## [ACTIVITY]
Write out, word for word, every line in the data below from the one containing "[Century.18](#Century.18)" to the one containing "package provides a", both of them included.

START RECORDED DATA

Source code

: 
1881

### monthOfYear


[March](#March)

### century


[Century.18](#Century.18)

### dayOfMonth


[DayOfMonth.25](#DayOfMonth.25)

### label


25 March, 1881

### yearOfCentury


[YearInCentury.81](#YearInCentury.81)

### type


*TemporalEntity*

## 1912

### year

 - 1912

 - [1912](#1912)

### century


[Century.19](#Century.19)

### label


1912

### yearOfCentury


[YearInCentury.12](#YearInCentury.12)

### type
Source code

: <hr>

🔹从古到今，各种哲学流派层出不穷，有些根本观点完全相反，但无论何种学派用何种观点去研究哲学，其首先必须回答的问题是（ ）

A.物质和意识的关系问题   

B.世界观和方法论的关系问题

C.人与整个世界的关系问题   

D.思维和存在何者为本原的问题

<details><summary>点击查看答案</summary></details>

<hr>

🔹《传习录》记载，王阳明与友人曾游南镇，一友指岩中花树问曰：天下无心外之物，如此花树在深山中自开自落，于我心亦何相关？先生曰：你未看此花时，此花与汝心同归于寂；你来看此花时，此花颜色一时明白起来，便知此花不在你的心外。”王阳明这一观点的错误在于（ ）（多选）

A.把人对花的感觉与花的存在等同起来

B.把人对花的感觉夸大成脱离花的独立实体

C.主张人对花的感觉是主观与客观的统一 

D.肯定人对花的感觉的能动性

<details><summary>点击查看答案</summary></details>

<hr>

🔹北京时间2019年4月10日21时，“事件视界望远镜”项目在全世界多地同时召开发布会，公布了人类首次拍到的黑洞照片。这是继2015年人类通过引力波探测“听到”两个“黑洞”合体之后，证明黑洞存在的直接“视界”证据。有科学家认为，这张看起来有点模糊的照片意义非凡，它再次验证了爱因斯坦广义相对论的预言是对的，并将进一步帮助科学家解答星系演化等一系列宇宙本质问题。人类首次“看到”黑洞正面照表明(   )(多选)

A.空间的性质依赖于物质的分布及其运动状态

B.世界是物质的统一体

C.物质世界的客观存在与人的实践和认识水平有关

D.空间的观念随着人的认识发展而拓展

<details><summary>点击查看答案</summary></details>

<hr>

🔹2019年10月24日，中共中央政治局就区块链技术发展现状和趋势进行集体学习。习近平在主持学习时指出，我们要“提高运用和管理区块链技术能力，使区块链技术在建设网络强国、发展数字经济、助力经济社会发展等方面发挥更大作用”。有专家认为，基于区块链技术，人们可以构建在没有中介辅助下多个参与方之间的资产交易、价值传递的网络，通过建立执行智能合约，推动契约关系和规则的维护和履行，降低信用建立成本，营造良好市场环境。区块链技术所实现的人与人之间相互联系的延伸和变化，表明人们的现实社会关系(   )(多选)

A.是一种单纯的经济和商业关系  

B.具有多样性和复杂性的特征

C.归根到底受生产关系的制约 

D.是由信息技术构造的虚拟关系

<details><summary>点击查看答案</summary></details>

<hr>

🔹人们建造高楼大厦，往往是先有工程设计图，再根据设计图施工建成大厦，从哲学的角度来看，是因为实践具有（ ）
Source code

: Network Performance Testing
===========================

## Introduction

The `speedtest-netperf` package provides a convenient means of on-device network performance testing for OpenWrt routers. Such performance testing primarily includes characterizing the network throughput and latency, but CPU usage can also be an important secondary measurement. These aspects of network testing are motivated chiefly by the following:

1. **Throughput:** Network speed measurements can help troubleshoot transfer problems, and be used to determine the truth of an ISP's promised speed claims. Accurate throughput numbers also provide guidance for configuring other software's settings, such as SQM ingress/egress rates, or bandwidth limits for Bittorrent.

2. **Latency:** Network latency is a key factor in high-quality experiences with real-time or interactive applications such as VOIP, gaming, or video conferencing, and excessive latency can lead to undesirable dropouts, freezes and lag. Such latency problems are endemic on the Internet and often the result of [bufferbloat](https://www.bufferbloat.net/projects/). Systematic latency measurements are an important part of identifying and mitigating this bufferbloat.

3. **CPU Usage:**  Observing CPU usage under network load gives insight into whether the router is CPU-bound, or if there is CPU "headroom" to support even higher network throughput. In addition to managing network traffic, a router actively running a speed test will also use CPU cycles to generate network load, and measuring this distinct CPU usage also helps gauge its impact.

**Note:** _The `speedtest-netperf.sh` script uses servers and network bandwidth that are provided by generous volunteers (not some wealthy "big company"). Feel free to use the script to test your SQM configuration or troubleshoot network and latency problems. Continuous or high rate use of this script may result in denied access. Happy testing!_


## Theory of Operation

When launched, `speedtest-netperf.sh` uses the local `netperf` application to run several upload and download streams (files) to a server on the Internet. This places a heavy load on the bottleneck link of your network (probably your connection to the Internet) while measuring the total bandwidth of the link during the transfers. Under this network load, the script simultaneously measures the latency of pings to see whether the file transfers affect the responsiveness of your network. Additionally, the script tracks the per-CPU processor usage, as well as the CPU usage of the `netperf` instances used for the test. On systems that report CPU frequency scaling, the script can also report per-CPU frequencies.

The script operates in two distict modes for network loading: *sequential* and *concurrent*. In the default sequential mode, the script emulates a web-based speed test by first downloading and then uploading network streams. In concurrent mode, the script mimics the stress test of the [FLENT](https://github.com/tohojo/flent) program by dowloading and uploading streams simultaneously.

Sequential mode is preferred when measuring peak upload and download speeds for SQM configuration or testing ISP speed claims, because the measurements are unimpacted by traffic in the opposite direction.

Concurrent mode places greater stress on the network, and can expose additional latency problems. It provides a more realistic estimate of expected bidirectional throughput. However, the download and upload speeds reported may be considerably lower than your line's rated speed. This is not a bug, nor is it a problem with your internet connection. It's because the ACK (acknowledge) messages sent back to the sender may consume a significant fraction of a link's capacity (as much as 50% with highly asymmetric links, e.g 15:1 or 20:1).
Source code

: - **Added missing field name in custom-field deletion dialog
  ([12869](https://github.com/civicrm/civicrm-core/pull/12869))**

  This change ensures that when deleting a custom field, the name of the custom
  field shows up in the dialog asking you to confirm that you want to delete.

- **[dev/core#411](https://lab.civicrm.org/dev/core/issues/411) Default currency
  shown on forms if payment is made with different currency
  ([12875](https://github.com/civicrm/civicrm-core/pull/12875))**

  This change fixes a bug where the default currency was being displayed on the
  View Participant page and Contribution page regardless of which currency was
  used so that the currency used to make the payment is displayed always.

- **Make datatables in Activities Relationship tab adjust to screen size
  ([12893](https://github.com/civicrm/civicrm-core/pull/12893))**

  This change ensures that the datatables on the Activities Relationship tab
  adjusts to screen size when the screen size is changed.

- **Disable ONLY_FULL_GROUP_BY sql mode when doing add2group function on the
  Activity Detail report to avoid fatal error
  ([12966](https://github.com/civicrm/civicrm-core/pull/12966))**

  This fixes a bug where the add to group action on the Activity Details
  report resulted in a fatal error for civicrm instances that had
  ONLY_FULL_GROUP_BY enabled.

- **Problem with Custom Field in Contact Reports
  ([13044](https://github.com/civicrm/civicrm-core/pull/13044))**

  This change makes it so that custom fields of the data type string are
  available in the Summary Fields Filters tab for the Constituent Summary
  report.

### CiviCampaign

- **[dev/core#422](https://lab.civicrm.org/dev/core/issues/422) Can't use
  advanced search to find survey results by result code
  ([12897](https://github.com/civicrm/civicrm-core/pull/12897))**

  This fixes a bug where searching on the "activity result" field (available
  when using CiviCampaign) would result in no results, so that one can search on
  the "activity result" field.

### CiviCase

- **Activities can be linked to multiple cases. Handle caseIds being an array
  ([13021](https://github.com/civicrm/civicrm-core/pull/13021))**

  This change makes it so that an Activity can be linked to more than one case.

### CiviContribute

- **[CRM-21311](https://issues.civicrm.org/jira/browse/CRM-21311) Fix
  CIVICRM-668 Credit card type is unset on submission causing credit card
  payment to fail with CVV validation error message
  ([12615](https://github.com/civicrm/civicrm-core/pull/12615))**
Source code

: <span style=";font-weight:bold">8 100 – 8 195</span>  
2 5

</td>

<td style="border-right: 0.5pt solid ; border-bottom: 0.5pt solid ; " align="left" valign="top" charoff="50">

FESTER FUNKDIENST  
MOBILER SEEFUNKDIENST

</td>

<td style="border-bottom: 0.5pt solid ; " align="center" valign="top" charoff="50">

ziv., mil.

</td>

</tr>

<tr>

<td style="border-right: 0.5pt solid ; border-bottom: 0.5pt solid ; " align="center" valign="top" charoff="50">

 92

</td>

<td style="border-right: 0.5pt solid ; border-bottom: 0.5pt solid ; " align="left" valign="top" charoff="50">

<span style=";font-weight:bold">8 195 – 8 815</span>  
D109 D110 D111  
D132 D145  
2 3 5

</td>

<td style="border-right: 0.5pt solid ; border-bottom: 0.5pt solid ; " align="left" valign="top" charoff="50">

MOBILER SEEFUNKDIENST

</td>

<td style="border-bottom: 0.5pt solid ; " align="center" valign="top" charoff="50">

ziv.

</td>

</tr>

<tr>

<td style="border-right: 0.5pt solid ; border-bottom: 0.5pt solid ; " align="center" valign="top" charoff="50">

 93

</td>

END RECORDED DATA

## [TASK ANSWER]
[Century.18](#Century.18)

### dayOfMonth


[DayOfMonth.25](#DayOfMonth.25)

### label


25 March, 1881

### yearOfCentury


[YearInCentury.81](#YearInCentury.81)

### type


*TemporalEntity*

## 1912

### year

 - 1912

 - [1912](#1912)

### century


[Century.19](#Century.19)

### label


1912

### yearOfCentury


[YearInCentury.12](#YearInCentury.12)

### type
Source code

: <hr>

🔹从古到今，各种哲学流派层出不穷，有些根本观点完全相反，但无论何种学派用何种观点去研究哲学，其首先必须回答的问题是（ ）

A.物质和意识的关系问题   

B.世界观和方法论的关系问题

C.人与整个世界的关系问题   

D.思维和存在何者为本原的问题

<details><summary>点击查看答案</summary></details>

<hr>

🔹《传习录》记载，王阳明与友人曾游南镇，一友指岩中花树问曰：天下无心外之物，如此花树在深山中自开自落，于我心亦何相关？先生曰：你未看此花时，此花与汝心同归于寂；你来看此花时，此花颜色一时明白起来，便知此花不在你的心外。”王阳明这一观点的错误在于（ ）（多选）

A.把人对花的感觉与花的存在等同起来

B.把人对花的感觉夸大成脱离花的独立实体

C.主张人对花的感觉是主观与客观的统一 

D.肯定人对花的感觉的能动性

<details><summary>点击查看答案</summary></details>

<hr>

🔹北京时间2019年4月10日21时，“事件视界望远镜”项目在全世界多地同时召开发布会，公布了人类首次拍到的黑洞照片。这是继2015年人类通过引力波探测“听到”两个“黑洞”合体之后，证明黑洞存在的直接“视界”证据。有科学家认为，这张看起来有点模糊的照片意义非凡，它再次验证了爱因斯坦广义相对论的预言是对的，并将进一步帮助科学家解答星系演化等一系列宇宙本质问题。人类首次“看到”黑洞正面照表明(   )(多选)

A.空间的性质依赖于物质的分布及其运动状态

B.世界是物质的统一体

C.物质世界的客观存在与人的实践和认识水平有关

D.空间的观念随着人的认识发展而拓展

<details><summary>点击查看答案</summary></details>

<hr>

🔹2019年10月24日，中共中央政治局就区块链技术发展现状和趋势进行集体学习。习近平在主持学习时指出，我们要“提高运用和管理区块链技术能力，使区块链技术在建设网络强国、发展数字经济、助力经济社会发展等方面发挥更大作用”。有专家认为，基于区块链技术，人们可以构建在没有中介辅助下多个参与方之间的资产交易、价值传递的网络，通过建立执行智能合约，推动契约关系和规则的维护和履行，降低信用建立成本，营造良好市场环境。区块链技术所实现的人与人之间相互联系的延伸和变化，表明人们的现实社会关系(   )(多选)

A.是一种单纯的经济和商业关系  

B.具有多样性和复杂性的特征

C.归根到底受生产关系的制约 

D.是由信息技术构造的虚拟关系

<details><summary>点击查看答案</summary></details>

<hr>

🔹人们建造高楼大厦，往往是先有工程设计图，再根据设计图施工建成大厦，从哲学的角度来看，是因为实践具有（ ）
Source code

: Network Performance Testing
===========================

## Introduction

The `speedtest-netperf` package provides a convenient means of on-device network performance testing for OpenWrt routers. Such performance testing primarily includes characterizing the network throughput and latency, but CPU usage can also be an important secondary measurement. These aspects of network testing are motivated chiefly by the following:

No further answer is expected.